Dive Brief:
- SAP will embed Nvidia generative AI services across its suite of cloud-based enterprise applications, including SAP Datasphere, SAP Business Technology Platform and RISE with SAP, the two companies announced Monday.
- The enterprise software provider and the chipmaker will jointly deploy more than 20 generative AI use cases to support digital transformation, automate enterprise resource planning, and assist human resource and customer support operations, the announcement said.
- “SAP is sitting on a gold mine of enterprise data that can be transformed into custom generative AI agents to help customers automate their businesses,” Nvidia Founder and CEO Jensen Huang said in the release.
Dive Insight:
Nvidia sits atop mountains of AI processing power and know-how, resources that have made the chipmaker an attractive ally for enterprise software and cloud providers.
In addition to expanding the SAP alliance, Nvidia deepened its hyperscaler partnerships at the Nvidia GTC technology conference in San Jose this week.
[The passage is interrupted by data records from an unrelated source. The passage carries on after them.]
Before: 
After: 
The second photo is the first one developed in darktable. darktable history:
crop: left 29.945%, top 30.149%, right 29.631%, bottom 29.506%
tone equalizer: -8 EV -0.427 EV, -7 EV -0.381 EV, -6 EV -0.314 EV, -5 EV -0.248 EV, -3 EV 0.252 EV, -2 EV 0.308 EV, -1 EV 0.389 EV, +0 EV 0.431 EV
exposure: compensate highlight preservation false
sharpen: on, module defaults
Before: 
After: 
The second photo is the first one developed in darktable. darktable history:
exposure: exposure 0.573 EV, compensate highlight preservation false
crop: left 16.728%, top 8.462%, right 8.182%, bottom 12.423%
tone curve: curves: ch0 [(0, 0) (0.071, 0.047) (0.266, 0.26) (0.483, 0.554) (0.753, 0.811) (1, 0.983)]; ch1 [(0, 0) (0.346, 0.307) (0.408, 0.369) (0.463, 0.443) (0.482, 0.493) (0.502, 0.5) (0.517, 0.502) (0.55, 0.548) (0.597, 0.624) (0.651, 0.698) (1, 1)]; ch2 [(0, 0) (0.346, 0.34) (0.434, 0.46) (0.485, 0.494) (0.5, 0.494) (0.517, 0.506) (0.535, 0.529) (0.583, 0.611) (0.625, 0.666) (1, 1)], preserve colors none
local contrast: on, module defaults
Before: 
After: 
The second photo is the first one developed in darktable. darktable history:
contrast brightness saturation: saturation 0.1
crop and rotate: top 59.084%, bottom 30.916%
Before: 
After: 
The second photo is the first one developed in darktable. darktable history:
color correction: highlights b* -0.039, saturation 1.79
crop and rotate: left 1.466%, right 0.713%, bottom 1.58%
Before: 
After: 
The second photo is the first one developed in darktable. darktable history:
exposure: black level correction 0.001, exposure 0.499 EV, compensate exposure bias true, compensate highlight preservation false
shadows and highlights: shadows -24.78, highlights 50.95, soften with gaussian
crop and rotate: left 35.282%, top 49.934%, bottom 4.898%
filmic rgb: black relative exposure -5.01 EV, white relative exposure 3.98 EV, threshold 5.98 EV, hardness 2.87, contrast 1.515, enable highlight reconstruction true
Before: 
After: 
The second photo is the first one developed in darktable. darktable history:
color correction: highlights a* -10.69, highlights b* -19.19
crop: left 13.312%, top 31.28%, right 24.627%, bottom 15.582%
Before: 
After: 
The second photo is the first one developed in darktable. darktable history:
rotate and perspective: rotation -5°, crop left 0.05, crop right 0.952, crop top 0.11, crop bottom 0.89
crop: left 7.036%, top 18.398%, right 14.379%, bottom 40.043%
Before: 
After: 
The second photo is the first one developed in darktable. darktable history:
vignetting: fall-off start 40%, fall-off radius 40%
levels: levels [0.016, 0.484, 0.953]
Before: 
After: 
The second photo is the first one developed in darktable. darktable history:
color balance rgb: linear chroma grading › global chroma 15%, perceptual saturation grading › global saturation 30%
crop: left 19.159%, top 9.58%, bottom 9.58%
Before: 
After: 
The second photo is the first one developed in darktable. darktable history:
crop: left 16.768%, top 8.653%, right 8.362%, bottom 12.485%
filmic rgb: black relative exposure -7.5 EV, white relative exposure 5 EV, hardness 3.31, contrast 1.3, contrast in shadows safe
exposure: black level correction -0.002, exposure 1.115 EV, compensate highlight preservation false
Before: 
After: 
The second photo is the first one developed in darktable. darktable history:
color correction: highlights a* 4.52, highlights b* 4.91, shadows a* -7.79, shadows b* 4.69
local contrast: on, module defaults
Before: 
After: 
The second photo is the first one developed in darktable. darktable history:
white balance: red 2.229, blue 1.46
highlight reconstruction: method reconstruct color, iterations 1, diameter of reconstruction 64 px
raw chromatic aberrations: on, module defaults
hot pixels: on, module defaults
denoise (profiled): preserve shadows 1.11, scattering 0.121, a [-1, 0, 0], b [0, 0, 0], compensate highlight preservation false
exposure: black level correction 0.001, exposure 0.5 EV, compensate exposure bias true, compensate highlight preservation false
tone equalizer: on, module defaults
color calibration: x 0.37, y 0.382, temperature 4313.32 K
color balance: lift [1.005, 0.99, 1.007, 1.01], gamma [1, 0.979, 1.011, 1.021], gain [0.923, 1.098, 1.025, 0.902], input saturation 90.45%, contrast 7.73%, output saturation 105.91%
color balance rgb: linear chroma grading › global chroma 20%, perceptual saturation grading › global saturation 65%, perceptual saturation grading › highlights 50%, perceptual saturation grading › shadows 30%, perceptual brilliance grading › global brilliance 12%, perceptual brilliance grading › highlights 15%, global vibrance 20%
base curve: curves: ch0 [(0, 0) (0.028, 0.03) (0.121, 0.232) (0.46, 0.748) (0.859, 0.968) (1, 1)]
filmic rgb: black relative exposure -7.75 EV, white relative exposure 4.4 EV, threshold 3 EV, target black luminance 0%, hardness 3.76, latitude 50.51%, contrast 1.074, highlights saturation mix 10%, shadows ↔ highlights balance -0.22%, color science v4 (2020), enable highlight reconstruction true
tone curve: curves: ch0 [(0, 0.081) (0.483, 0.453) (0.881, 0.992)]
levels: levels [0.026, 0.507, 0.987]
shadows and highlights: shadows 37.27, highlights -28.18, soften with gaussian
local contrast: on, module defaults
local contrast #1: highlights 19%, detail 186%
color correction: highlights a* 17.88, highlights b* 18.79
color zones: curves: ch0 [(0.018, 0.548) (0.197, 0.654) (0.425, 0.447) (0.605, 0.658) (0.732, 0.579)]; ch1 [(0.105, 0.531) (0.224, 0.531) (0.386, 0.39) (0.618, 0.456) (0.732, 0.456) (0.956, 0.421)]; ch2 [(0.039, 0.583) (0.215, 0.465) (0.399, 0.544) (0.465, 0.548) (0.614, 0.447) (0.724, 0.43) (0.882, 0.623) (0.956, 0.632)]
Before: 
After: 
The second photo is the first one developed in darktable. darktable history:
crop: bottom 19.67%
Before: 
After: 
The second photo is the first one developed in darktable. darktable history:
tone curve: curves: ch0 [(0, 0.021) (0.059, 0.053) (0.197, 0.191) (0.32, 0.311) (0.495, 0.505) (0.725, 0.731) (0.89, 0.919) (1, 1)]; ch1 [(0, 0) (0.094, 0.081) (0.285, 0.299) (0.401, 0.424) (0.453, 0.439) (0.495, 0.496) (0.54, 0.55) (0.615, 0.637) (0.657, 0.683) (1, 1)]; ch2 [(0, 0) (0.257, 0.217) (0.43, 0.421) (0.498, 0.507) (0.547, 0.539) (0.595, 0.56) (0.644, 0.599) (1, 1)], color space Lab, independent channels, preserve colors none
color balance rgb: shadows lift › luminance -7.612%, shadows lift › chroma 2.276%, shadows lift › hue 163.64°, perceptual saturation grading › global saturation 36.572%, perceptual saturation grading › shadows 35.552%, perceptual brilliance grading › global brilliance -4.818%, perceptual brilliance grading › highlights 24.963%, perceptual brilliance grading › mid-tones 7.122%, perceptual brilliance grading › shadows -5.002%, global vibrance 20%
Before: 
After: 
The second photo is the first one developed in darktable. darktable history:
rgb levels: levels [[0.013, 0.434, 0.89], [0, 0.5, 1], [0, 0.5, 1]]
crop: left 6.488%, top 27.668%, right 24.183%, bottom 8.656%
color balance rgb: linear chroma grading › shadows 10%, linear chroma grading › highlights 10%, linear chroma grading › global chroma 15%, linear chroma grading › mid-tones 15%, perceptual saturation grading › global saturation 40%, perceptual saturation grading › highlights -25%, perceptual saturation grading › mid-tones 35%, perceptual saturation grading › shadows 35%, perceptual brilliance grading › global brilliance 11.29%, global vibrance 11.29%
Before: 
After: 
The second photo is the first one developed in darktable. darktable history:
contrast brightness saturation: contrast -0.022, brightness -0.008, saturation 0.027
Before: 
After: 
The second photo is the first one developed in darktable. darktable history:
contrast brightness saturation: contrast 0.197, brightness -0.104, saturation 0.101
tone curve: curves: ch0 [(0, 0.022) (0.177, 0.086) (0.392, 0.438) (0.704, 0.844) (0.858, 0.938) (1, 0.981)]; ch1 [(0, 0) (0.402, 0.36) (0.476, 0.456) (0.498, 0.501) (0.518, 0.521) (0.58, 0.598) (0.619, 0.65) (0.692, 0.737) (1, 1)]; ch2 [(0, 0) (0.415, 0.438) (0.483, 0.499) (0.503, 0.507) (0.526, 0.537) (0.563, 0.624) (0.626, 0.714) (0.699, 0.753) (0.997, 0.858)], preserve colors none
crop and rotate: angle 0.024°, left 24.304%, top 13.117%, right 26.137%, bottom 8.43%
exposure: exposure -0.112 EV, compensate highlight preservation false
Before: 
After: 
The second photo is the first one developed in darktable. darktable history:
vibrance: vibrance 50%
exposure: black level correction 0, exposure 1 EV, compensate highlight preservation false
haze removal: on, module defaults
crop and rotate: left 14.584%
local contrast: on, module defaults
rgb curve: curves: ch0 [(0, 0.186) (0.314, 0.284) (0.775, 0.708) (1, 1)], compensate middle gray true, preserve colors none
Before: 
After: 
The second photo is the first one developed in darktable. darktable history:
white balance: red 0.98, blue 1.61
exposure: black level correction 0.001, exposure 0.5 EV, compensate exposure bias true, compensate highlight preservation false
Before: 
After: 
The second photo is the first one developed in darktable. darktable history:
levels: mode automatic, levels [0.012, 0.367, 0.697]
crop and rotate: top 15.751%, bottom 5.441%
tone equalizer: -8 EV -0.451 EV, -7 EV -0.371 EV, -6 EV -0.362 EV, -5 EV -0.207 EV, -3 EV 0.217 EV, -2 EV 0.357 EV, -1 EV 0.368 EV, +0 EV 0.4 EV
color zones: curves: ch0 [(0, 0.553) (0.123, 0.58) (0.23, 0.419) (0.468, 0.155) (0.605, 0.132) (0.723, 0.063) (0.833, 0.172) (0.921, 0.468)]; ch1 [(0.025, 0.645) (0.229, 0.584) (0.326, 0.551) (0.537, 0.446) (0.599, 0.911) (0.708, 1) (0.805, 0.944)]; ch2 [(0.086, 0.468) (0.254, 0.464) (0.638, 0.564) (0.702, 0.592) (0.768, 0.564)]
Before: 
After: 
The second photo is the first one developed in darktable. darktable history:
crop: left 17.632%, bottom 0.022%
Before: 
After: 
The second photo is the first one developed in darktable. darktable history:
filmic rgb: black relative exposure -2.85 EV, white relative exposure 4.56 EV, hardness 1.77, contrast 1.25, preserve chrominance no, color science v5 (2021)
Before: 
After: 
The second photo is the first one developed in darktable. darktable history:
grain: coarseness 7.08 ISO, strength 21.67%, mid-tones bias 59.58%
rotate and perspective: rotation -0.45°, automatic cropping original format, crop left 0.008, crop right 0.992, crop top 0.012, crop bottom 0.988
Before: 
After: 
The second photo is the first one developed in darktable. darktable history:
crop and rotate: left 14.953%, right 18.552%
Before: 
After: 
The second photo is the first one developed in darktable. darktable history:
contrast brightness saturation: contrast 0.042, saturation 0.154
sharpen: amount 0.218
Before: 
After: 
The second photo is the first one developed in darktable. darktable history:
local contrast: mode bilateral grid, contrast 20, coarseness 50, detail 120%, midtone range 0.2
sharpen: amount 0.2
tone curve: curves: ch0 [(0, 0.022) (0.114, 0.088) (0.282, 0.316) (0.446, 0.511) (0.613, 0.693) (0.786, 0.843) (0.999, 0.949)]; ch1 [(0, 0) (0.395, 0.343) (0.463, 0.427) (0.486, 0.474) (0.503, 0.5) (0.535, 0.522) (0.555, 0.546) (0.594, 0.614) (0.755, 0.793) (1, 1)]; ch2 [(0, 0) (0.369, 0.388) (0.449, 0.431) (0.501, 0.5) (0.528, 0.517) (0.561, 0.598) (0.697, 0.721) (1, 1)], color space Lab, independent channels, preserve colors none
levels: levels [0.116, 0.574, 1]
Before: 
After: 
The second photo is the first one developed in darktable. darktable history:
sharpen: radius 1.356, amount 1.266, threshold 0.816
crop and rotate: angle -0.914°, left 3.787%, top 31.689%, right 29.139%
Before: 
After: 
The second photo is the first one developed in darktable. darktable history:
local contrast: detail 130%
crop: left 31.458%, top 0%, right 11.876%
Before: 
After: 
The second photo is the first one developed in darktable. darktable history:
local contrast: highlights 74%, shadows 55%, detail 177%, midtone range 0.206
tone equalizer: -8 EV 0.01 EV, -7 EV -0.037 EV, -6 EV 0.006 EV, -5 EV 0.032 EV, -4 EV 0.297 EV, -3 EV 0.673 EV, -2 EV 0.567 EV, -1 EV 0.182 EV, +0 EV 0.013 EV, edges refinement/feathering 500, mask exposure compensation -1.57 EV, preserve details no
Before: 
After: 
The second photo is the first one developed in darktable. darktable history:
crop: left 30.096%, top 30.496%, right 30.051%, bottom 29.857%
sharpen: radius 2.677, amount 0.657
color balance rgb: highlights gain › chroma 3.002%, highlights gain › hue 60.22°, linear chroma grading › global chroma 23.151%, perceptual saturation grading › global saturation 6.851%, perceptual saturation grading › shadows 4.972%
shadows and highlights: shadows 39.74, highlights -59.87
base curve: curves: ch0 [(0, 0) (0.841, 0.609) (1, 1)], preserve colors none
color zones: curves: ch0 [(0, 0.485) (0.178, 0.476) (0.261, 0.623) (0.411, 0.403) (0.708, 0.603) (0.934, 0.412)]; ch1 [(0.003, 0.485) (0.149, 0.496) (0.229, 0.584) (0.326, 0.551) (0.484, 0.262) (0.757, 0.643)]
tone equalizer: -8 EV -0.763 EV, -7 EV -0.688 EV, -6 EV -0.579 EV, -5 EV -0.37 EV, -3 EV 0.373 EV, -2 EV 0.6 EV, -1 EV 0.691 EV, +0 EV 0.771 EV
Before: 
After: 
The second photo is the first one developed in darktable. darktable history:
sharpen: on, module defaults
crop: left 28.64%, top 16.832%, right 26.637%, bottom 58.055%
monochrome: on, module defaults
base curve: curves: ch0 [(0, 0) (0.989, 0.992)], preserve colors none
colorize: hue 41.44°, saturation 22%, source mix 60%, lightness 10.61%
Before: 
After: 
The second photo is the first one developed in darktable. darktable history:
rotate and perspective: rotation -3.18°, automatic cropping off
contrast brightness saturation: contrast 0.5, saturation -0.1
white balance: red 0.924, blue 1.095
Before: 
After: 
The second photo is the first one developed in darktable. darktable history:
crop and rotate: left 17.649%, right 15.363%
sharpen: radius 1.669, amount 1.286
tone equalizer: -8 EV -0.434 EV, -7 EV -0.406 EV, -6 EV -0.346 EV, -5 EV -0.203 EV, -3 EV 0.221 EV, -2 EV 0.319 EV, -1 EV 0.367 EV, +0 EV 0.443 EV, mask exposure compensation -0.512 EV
Azure and Google Cloud plan to deploy the new Grace Blackwell AI computing platform, which Huang unveiled during a Monday keynote.
The SAP integrations leverage dozens of enterprise-grade Nvidia AI microservices built into the Nvidia CUDA developer platform and are optimized for data processing, model customization, inference, retrieval-augmented generation and guardrails.
“We realized we needed to have these composable microservices so that you didn't have to take the whole platform kit and caboodle,” Kari Briski, VP of AI software at Nvidia, told CIO Dive. “We focused on inference to start with because that was low hanging fruit for retrieval-augmented generation,” she added.
The microservices let users fine-tune models by Nvidia, Cohere, Google, Hugging Face, Meta, Stability AI and other AI companies in cloud or on-prem, the company said.
“Customers are really struggling because there's a new model coming out almost every single day,” said Briski.
The microservices ecosystem gives Nvidia a framework for pre-deployment model optimization.
Briski points to the release of Google’s Gemma models last month as an example of the microservices process.
“We worked with Google for a month prior to releasing that model to get it optimized so that you can just pick up a model and it will work in your environment,” Briski said.